13. September 2019 – Nachtschicht

Clara hat nicht erzählt, wie sie diesen Mario kennengelernt hat, aber ich ahne es. Wenn es nur annähernd so war, wie ich Nadine kennengelernt habe, dann … au weia. Wie ich sie das erste Mal gesehen hab, habe ich ja schon beschrieben: Aus der Ferne beim Haare waschen. Nach meiner Raucherpause bin ich dann wieder ins Zelt zur Registratur, half den Flüchtlingen bei ihren ersten Schritten im Lager, und hörte ihnen zu.

Als ich dann über Papieren saß, legten sich plötzlich ihre Hände auf meine, und ich wusste, dass es ihre sind, bevor ich hoch sah. Das kann ich vorher draußen eigentlich nicht gesehen haben, ich war zu weit entfernt gestanden, aber ich wusste es. Sie hatte auch was gefragt, und weil ich nicht gleich reagiert habe, hat sie es wiederholt: ob ich nachschauen könne, ob inzwischen ihr Papa eingetroffen sei, und ob ich ihr dabei helfen könne ihn zu finden, falls man ihn in eins der anderen Auffanglager geschickt habe. Das tat ich dann auch, doch zuerst kriegte ich kein Wort raus, schluckte, nickte, blinzelte, nahm meine Brille ab, putzte sie, stach mir beim wieder aufsetzen fast ein Auge aus, zog die Augenbrauen hoch, hob das Kinn, befreite sanft eine meiner Hände, sah den ausgefüllten Zettel an, den sie mir auf den Tisch geknallt haben musste, noch bevor ihre Hände auf meine gelangt waren, und stammelte einen Silbensalat darüber wie Dressing.

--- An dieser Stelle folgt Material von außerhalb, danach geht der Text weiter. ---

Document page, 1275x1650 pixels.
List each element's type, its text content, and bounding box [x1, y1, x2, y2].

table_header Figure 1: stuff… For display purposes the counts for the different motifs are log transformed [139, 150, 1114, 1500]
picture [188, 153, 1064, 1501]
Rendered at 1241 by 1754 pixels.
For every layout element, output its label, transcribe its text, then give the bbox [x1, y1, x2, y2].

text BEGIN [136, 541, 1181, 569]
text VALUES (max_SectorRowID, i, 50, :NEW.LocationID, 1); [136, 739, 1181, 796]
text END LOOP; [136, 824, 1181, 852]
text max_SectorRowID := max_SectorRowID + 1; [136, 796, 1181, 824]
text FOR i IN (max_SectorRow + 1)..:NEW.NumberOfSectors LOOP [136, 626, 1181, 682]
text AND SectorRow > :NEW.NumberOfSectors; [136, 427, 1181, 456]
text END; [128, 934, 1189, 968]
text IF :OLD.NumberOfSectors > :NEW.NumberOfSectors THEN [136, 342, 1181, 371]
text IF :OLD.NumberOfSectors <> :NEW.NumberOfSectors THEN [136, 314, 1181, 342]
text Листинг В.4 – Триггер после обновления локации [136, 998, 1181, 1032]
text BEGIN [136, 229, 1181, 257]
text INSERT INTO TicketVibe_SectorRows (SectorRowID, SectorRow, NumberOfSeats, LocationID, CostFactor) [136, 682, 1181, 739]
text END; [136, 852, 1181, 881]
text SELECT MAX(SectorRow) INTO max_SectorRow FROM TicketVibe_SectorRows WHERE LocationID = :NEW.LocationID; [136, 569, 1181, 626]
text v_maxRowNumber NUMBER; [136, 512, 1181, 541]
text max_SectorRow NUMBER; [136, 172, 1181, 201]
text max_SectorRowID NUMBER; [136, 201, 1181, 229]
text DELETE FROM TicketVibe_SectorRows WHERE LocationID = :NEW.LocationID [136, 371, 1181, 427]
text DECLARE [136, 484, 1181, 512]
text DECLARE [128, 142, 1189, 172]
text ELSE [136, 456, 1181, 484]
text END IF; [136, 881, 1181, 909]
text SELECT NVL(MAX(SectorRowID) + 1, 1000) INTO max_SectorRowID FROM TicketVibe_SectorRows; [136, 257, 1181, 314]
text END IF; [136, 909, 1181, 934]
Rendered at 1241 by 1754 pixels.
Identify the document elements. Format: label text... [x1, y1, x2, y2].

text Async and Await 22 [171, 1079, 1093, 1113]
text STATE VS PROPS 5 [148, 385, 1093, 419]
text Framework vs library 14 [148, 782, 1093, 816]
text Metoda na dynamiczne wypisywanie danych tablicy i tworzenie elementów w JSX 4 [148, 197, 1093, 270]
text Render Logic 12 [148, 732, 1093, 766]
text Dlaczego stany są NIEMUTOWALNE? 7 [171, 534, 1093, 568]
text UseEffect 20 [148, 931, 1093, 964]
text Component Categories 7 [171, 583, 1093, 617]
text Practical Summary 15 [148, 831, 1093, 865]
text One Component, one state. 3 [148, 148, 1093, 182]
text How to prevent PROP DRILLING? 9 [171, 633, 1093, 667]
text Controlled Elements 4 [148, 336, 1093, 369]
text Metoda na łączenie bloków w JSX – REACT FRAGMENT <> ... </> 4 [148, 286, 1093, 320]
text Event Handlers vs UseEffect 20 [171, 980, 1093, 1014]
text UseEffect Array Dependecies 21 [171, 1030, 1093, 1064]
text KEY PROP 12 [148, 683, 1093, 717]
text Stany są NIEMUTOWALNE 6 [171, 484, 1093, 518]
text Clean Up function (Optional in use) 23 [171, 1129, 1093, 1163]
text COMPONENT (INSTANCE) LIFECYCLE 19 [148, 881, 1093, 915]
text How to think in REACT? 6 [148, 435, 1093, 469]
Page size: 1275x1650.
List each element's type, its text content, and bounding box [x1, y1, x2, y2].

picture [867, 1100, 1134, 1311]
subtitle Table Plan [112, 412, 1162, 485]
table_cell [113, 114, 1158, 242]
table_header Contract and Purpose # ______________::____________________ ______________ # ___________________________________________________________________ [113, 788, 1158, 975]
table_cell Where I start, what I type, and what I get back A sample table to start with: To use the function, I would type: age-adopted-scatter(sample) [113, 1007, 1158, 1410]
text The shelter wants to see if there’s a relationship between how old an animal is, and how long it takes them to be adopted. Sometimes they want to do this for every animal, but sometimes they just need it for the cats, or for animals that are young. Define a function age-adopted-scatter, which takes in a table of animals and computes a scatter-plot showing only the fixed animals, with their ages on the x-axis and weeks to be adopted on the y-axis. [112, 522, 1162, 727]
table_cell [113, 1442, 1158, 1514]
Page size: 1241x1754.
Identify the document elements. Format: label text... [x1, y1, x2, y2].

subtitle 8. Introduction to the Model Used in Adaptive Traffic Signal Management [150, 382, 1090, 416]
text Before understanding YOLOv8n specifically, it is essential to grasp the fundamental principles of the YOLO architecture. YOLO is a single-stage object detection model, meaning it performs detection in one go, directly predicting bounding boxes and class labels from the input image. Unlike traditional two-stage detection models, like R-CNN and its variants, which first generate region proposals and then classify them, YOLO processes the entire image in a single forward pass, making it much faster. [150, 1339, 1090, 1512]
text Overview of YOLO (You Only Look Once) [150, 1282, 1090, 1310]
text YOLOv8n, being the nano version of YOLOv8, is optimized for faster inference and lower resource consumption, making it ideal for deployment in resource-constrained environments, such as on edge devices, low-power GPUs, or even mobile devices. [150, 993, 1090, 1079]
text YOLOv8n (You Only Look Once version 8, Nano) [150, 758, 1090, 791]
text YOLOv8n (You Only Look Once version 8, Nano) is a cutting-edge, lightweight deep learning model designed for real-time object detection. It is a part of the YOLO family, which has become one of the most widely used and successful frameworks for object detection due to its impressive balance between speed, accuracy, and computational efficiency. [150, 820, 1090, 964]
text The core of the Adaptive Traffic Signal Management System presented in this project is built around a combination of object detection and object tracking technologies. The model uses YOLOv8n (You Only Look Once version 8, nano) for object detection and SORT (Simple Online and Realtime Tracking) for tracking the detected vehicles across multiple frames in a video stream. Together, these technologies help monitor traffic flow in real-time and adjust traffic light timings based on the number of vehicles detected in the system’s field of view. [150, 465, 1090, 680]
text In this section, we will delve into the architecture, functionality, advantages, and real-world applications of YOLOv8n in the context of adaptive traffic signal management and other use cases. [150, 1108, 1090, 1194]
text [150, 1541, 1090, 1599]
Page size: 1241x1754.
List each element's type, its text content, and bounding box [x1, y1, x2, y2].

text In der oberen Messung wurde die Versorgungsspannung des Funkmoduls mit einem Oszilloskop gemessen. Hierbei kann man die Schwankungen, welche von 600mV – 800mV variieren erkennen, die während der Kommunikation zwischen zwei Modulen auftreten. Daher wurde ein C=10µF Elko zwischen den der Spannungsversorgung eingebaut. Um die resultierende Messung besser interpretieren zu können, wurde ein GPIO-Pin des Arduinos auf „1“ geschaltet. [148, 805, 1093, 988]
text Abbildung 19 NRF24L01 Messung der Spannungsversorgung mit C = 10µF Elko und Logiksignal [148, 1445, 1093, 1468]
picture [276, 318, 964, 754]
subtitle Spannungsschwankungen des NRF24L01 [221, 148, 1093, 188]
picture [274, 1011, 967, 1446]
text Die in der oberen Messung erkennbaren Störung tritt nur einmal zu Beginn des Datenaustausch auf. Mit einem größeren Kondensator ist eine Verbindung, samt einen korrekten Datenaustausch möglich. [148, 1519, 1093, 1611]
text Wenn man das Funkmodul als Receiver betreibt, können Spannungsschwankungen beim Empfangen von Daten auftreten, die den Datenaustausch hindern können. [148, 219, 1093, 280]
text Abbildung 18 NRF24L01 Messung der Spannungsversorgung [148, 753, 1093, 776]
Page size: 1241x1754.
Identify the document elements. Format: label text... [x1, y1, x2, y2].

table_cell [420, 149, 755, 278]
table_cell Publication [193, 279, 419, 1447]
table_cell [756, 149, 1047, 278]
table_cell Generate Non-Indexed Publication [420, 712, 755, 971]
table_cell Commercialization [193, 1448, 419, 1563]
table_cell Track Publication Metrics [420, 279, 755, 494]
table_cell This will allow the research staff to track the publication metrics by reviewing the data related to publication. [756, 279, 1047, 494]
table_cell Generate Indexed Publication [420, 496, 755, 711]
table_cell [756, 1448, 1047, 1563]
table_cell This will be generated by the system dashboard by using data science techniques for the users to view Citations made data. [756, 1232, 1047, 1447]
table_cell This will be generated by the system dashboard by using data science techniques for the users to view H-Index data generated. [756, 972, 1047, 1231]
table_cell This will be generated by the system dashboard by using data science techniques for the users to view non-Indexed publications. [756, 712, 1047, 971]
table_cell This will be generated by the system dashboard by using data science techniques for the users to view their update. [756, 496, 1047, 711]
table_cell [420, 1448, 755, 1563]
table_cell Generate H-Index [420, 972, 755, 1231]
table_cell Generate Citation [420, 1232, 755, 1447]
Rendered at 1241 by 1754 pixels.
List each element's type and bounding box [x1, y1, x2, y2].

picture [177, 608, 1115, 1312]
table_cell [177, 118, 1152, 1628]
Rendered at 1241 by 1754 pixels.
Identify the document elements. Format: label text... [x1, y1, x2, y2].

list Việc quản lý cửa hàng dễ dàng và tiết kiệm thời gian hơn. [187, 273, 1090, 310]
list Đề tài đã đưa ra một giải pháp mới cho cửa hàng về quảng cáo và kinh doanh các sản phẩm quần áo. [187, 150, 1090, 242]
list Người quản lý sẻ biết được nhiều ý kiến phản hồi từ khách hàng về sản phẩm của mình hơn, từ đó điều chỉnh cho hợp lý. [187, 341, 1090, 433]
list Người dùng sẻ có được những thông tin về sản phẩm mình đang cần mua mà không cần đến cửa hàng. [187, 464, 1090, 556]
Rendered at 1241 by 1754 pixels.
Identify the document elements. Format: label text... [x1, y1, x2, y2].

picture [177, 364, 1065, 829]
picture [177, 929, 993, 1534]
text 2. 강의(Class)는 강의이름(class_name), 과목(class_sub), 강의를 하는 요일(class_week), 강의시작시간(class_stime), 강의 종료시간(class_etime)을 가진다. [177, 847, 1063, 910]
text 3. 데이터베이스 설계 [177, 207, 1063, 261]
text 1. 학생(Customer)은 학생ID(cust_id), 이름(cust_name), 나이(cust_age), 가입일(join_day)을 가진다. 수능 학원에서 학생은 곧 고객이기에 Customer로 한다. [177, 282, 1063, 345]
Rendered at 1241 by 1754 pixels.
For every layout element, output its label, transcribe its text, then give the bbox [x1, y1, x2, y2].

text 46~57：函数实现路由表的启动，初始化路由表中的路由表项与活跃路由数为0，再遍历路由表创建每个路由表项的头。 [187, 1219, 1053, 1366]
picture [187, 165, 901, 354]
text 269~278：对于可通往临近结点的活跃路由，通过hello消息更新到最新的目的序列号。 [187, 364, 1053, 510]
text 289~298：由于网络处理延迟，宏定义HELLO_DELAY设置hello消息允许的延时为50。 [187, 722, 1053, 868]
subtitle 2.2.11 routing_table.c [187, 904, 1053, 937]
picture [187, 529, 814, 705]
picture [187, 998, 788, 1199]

Jetzt starrte ich den Zettel an, als sähe ich so einen zum ersten Mal.

Ich hab kein fotografisches Gedächtnis, aber diesen Zettel sehe ich so klar und deutlich vor mir, wie eine Fotografie. Ihre Schrift sah ich, die Buchstaben, ausschweifend, die Linien übertretend, eine Grenzgängerin durch und durch. Ich blinzelte, atmete aus und sah zu ihr auf, jedes blinzeln fokussierte auf eine andere Sommersprosse. Immer blicke ich zu ihr auf, mein Leben lang. Wie schön sie war. Dann stammelte ich etwas, von dem ich hoffte, es enthielte die folgenden Informationen: „Mach dir keine Sorgen. Ich finde ihn, und dann sag ich dir umgehend Bescheid. Zelt 23, Rothe.“ Ich bezweifle stark, dass es so klar über meine Lippen kam, aber wie durch ein Wunder hat sie mich wohl trotzdem verstanden, denn ihre Hand drückte meine, und dann schenkte sie mir ein von den wunderbarsten Grübchen, die ich je gesehen habe umrahmtes Lächeln, wie es schon zuvor Daniel verzaubert hatte – nur wusste ich das da noch nicht. Sie stand schneller auf, als ihr meine Augen folgen konnten, an ihr blieb einfach kein Blick haften, alles perlte an ihn ab wie Regen von einem Kürbisblatt. ‚Nadine‘, flüsterte ich. Der ganze Moment hat sich in meine Seele geschliffen: die Holzbank, auf der ich saß, die Zeltplane, die Luftfeuchtigkeit, alles. Alles Leben und meine Aufmerksamkeit hatte sie aus dem Zelt heraus gesaugt, einfach mitgenommen, und ich wollte nur noch wieder in ihrer Nähe sein. Wie zum Kuckuck hatte sie das gemacht?